Por que a associação afirma que empresas americanas também seriam prejudicadas?
Segundo a Abicalçados, muitas empresas dos Estados Unidos utilizam fabricantes brasileiros para desenvolver coleções e abastecer suas lojas. Com tarifas mais altas, os custos de importação aumentariam, reduzindo a competitividade dessas companhias.
Os consumidores americanos podem pagar mais caro pelos calçados?
Sim. Caso os importadores repassem o aumento dos custos provocado pelas tarifas, os preços dos calçados vendidos nos Estados Unidos poderão subir.
Os Estados Unidos são um mercado importante para o setor brasileiro?
Sim.

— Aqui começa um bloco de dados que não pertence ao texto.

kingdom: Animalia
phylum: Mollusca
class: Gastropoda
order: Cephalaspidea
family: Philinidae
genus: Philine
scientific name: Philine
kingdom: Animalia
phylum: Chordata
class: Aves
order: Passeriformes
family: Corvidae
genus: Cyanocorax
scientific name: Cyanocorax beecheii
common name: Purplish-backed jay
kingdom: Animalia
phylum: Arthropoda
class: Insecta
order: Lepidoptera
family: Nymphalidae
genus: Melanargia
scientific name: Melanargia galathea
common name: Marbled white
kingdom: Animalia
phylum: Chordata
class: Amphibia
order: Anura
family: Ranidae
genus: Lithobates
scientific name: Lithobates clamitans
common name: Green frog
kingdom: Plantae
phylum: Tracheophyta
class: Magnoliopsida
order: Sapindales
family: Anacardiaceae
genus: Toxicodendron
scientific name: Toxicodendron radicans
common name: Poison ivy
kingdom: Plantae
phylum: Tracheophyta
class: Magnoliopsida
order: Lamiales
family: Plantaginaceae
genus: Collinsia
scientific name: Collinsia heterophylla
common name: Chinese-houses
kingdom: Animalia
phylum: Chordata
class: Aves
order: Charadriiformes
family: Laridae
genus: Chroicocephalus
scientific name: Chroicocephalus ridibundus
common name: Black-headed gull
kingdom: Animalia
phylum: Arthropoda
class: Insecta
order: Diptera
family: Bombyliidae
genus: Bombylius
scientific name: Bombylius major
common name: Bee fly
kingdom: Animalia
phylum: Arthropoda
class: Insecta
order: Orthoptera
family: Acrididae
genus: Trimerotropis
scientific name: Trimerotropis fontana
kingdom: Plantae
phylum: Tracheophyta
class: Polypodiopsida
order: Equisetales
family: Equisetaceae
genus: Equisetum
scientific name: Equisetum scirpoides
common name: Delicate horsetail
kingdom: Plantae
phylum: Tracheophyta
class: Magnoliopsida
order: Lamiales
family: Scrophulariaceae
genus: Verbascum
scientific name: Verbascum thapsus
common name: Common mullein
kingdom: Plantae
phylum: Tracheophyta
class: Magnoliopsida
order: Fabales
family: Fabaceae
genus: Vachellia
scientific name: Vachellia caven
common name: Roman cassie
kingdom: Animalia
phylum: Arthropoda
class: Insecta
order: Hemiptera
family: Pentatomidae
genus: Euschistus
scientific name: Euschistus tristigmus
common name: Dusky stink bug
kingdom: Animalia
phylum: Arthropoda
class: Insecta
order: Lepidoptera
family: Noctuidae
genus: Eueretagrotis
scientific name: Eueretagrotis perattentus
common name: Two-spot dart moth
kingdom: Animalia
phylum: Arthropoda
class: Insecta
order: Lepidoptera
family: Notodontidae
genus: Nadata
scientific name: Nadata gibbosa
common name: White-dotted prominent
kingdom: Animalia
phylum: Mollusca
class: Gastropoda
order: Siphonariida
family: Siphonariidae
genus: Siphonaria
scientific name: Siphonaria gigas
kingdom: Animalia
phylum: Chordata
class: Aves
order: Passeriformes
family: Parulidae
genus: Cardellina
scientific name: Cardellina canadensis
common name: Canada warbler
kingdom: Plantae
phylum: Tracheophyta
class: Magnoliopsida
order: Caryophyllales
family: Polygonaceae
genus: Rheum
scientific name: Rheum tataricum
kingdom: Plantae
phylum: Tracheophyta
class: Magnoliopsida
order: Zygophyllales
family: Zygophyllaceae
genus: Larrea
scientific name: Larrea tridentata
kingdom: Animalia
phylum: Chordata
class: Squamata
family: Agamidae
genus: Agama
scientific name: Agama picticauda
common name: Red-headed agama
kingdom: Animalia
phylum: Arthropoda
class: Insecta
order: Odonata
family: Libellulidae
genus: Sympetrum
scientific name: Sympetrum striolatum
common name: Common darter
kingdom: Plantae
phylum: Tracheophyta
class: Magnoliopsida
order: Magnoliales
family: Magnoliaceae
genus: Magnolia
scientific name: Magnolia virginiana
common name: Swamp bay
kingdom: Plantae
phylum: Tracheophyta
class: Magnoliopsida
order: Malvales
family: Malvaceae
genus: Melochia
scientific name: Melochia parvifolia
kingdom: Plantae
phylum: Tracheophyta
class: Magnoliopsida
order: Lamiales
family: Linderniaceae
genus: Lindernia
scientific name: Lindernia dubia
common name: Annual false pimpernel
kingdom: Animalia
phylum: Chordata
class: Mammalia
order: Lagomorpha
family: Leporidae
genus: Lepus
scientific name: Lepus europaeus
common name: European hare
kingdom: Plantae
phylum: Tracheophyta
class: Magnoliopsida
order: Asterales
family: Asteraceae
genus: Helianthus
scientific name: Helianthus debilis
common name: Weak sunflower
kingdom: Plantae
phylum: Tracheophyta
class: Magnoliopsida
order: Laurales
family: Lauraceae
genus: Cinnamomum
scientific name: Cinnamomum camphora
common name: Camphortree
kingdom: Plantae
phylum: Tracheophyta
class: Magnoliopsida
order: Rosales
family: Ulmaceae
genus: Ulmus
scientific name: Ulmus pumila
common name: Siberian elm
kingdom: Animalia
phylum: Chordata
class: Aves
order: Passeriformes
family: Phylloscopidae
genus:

Os EUA estão entre os principais destinos das exportações brasileiras de calçados e representam uma parcela significativa das vendas internacionais do setor.
A decisão sobre as tarifas já foi tomada?
Não. O tema ainda está sendo analisado pelas autoridades americanas, que realizam consultas públicas antes de definir se as novas tarifas serão implementadas.
O que as empresas brasileiras podem fazer diante desse cenário?
Além de acompanhar as negociações entre os governos, muitas empresas buscam diversificar mercados, ampliar clientes em outros países e investir em produtos de maior valor agregado para reduzir a dependência de um único destino de exportação.